As we work our way right, we search from the RHS of the string to the position for any occurrences of the current element, and try to use those matches to improve the bounds we previously had. When we finish, we look at the longest mirrored subsequence and we can easily construct the best palindrome.

让我们看看本作字符

我们先从我们最好的回文是字母'C',而我们的镜像序列被达成了对(0,11)这是关闭的两端字符串。 在接下来的位置是1审议C我们在形式最好的镜像子序列(长度,结束,开始)现在 [( 0,11,0),(1,6,1)] 。 (我就离开了链表你需要生成实际找到回文。 下一步考虑 ^ h 在位置2,我们不改善边界 [(0,11,0),(1,6, 1)] 。 下一步考虑 A 在位置3,我们提高了边界,以 [(0,11,0),(1,6,1 ),(2,5,3)] 。 下一步考虑研究在位置4.完善界限为 [(0,11,0),(1,10,4 ),(2,5,3)] 。 (这是该链接的表将是有益的。 We start with our best palindrome being the letter 'c', and our mirrored subsequence being reached with the pair (0, 11) which are off the ends of the string. Next consider the 'c' at position 1. Our best mirrored subsequences in the form (length, end, start) are now [(0, 11, 0), (1, 6, 1)]. (I'll leave out the linked list you need to generate to actually find the palindrome. Next consider the h at position 2. We do not improve the bounds [(0, 11, 0), (1, 6, 1)]. Next consider the a at position 3. We improve the bounds to [(0, 11, 0), (1, 6, 1), (2, 5, 3)]. Next consider the r at position 4. We improve the bounds to [(0, 11, 0), (1, 10, 4), (2, 5, 3)]. (This is where the linked list would be useful.

通过列表的其余部分的工作,我们不改善这组界。

Working through the rest of the list we do not improve that set of bounds.

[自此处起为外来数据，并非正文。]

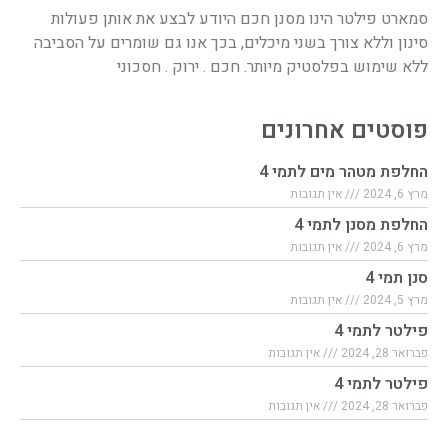
סמארט פילטר הינו מסנן חכם היודע לבצע את אותן פעולות
סינון וללא צורך בשני מיכלים, בכך אנו גם שומרים על הסביבה
ללא שימוש בפלסטיק מיותר. חכם . ירוק . חסכוני
פוסטים אחרונים
החלפת מטהר מים לתמי 4
מרץ 6, 2024
אין תגובות
החלפת מסנן לתמי 4
מרץ 6, 2024
אין תגובות
סנן תמי 4
מרץ 5, 2024
אין תגובות
פילטר לתמי 4
פברואר 28, 2024
אין תגובות
פילטר לתמי 4
פברואר 28, 2024
אין תגובות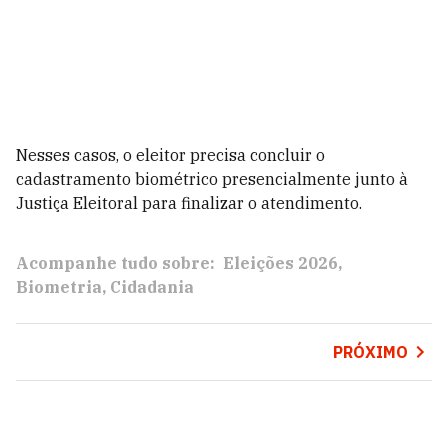
Nesses casos, o eleitor precisa concluir o
cadastramento biométrico presencialmente junto à
Justiça Eleitoral para finalizar o atendimento.
Acompanhe tudo sobre:
Eleições 2026
Biometria
Cidadania
PRÓXIMO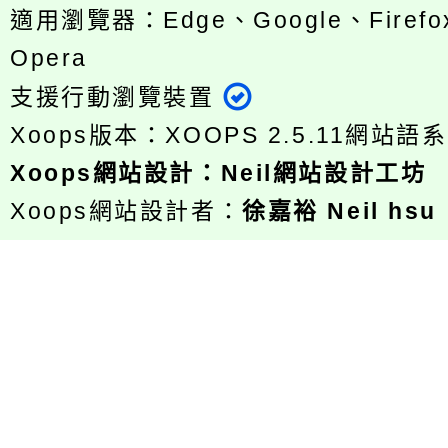
適用瀏覽器：Edge、Google、Firefox
Opera
支援行動瀏覽裝置
Xoops版本：
XOOPS 2.5.11
網站語系
Xoops
網站設計
：
Neil網站設計工坊
Xoops網站設計者：
徐嘉裕 Neil hsu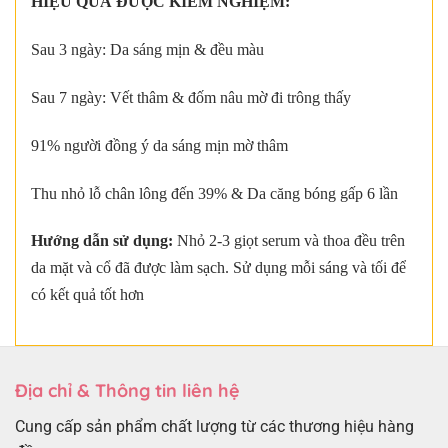
HIỆU QUẢ ĐƯỢC KIỂM NGHIỆM:
Sau 3 ngày: Da sáng mịn & đều màu
Sau 7 ngày: Vết thâm & đốm nâu mờ đi trông thấy
91% người đồng ý da sáng mịn mờ thâm
Thu nhỏ lỗ chân lông đến 39% & Da căng bóng gấp 6 lần
Hướng dẫn sử dụng:
Nhỏ 2-3 giọt serum và thoa đều trên
da mặt và cổ đã được làm sạch. Sử dụng mỗi sáng và tối để
có kết quả tốt hơn
Địa chỉ & Thông tin liên hệ
Cung cấp sản phẩm chất lượng từ các thương hiệu hàng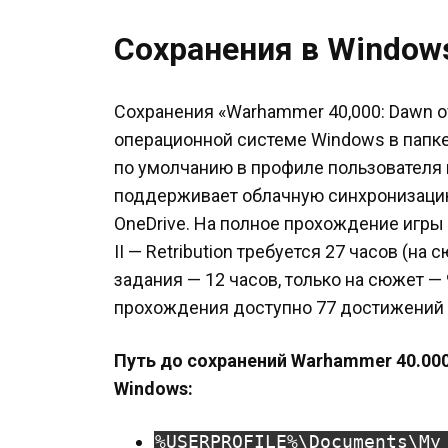
Сохранения в Window
Сохранения «Warhammer 40,000: Dawn of W
операционной системе Windows в папке
по умолчанию в профиле пользователя 
поддерживает облачную синхронизацию
OneDrive. На полное прохождение игры
II — Retribution требуется 27 часов (на
задания — 12 часов, только на сюжет — 
прохождения доступно 77 достижений 
Путь до сохранений Warhammer 40.000: 
Windows:
%USERPROFILE%\Documents\My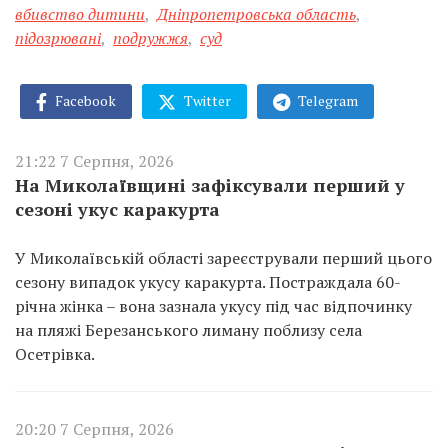
вбивство дитини
,
Дніпропетровська область
,
підозрювані
,
подружжя
,
суд
Facebook
Twitter
Telegram
21:22 7 Серпня, 2026
На Миколаївщині зафіксували перший у
сезоні укус каракурта
У Миколаївській області зареєстрували перший цього
сезону випадок укусу каракурта. Постраждала 60-
річна жінка – вона зазнала укусу під час відпочинку
на пляжі Березанського лиману поблизу села
Осетрівка.
20:20 7 Серпня, 2026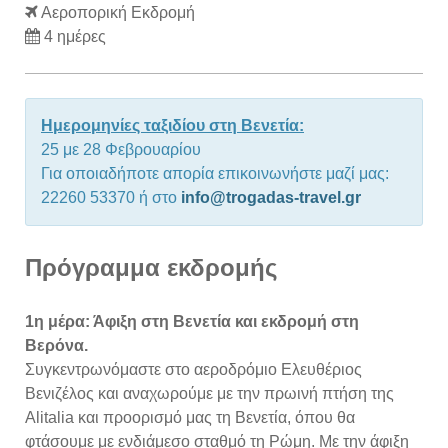
Αεροπορική Εκδρομή
4 ημέρες
Ημερομηνίες ταξιδίου στη Βενετία:
25 με 28 Φεβρουαρίου
Για οποιαδήποτε απορία επικοινωνήστε μαζί μας:
22260 53370 ή στο
info@trogadas-travel.gr
Πρόγραμμα εκδρομής
1η μέρα: Άφιξη στη Βενετία και εκδρομή στη
Βερόνα.
Συγκεντρωνόμαστε στο αεροδρόμιο Ελευθέριος
Βενιζέλος και αναχωρούμε με την πρωινή πτήση της
Alitalia και προορισμό μας τη Βενετία, όπου θα
φτάσουμε με ενδιάμεσο σταθμό τη Ρώμη. Με την άφιξη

因此​​,我们风最长镜像列表是一个长度为2,而我们会按照链表(我没有在这个描述记录来发现这是 C 。因为该名单的目的是在位置(5,3)我们可翻转表,插入字符 4 ,然后追加列表以获得 carac

So we wind up with the longest mirrored list is of length 2. And we'd follow the linked list (that I didn't record in this description to find it is ac. Since the ends of that list are at positions (5, 3) we can flip the list, insert character 4, then append the list to get carac.

在一般它将所需的最大存储器是存储所有的最大的长度的镜像子序列加上存储器存储的链表所述亚序列。典型地,这将是一个非常小的存储量。

In general the maximum memory that it will require is to store all of the lengths of the maximal mirrored subsequences plus the memory to store the linked lists of said subsequences. Typically this will be a very small amount of memory.

在一个典型的内存/ CPU的权衡,你可以preprocess名单一旦时间 O(N)来生成一个为O(n )在哪里特定序列元素出现的数组大小哈希值。这可以让你扫描改善镜像子这个配对,而不必考虑整个字符串,它通常应该是一个重大的节省对CPU进行更长的字符串。

At a classic memory/CPU tradeoff you can preprocess the list once in time O(n) to generate a O(n) sized hash of arrays of where specific sequence elements appear. This can let you scan for "improve mirrored subsequence with this pairing" without having to consider the whole string, which should generally be a major saving on CPU for longer strings.